Faulty rate projection Implementing more frequent surveys, the faulty rate will basically decrease by a significant number. Some companies have reported the fact that applied more frequent maintenance at the first time- at minimum a year- and been evaluated for some years afterward. For example, Kashima Oil Co., Ltd – at Kashima Refinery – shows a decrease in trap’s faulty rate by 16.7% in six months and remaining only 0.1% in the next one-half year by implementing a yearly survey interval.

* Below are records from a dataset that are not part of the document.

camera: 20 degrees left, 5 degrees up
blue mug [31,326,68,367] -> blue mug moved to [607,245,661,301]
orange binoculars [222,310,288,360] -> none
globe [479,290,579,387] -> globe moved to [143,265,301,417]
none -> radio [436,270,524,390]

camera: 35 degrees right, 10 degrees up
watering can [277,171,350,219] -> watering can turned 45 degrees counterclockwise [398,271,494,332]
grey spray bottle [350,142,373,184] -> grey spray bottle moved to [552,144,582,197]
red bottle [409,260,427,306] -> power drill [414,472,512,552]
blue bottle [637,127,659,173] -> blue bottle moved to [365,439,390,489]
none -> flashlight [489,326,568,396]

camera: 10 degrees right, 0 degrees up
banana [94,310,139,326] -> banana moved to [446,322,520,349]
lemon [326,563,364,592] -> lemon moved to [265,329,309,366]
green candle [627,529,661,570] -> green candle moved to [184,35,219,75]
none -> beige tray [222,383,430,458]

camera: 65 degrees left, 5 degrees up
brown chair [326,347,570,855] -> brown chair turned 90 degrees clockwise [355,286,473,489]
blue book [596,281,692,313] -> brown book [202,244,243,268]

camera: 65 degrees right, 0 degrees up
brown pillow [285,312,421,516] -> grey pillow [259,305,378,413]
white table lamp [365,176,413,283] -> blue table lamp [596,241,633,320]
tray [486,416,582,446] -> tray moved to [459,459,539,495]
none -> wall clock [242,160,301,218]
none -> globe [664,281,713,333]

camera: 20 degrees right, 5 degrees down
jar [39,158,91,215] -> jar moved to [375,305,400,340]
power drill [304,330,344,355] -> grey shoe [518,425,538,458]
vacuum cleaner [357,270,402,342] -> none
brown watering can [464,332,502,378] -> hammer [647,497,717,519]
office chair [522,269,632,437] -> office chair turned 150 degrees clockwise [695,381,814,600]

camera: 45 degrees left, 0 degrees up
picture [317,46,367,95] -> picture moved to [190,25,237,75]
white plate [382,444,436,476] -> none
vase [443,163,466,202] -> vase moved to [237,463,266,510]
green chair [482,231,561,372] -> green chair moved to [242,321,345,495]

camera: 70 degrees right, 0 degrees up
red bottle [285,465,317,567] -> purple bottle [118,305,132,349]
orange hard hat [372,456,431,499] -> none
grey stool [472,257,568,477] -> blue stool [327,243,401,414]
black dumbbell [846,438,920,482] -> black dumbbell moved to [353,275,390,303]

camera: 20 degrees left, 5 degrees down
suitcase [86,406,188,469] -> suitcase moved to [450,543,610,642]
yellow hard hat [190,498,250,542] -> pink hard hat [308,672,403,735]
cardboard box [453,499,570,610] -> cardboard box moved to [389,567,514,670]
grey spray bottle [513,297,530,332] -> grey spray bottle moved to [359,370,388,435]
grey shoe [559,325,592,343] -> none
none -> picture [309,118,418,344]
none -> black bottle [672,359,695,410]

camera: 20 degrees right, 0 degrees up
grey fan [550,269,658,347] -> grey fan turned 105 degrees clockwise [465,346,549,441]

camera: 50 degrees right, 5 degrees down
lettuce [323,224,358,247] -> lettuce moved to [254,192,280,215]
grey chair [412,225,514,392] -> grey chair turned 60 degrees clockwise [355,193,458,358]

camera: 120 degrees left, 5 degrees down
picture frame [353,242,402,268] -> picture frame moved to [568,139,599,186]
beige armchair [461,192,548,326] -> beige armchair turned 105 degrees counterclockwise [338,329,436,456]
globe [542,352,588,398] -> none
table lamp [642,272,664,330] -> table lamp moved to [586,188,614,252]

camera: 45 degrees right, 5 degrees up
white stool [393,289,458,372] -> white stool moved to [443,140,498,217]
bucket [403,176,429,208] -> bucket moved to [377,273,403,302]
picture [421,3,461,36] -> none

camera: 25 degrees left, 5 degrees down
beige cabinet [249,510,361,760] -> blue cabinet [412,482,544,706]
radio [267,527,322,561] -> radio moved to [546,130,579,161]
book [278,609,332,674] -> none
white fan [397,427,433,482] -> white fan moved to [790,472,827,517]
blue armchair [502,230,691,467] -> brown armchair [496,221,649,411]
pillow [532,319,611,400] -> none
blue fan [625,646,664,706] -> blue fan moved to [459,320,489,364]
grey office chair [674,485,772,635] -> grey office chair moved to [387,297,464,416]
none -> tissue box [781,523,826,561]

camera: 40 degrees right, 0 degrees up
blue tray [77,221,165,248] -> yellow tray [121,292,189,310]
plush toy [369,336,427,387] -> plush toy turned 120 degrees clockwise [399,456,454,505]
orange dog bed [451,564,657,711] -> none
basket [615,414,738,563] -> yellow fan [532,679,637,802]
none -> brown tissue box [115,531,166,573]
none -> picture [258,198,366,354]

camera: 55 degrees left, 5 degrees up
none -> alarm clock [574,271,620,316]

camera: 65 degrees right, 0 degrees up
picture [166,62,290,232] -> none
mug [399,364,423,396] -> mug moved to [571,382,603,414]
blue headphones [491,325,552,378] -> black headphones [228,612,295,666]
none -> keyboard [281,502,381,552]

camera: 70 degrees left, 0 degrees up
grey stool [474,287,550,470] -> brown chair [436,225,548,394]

On the other hand, the US Department of Energy has concluded that the minimum proactive maintenance program would reduce the loss rate to about 8%. In comparison, the intermediate program should yield some reducing losses to perhaps 4%. The minimal program is the survey conducted yearly, while an intermediate program is on a 6-monthly basis. In the Badak LNG case, a combination of 6-monthly and yearly surveys can be assumed as the abovementioned risk-based survey and projected to reduce the faulty rate to 5% in the first six months and keep it under 5% afterward, as figured out in Figure-6 below.  

Conclusion 

Summary and conclusion Based on the 2008 and 2012 surveys, the 4-yearly survey provides a high faulty rate of steam trap’s population in the 4th period, causing a significant monetary loss. One of the efforts to reduce the faulty rates is by conducting a Risk-Based Survey. The survey provides more frequent intervals and promotes cost savings since the survey sorts the traps into some groups and prioritizes the high-risk traps then.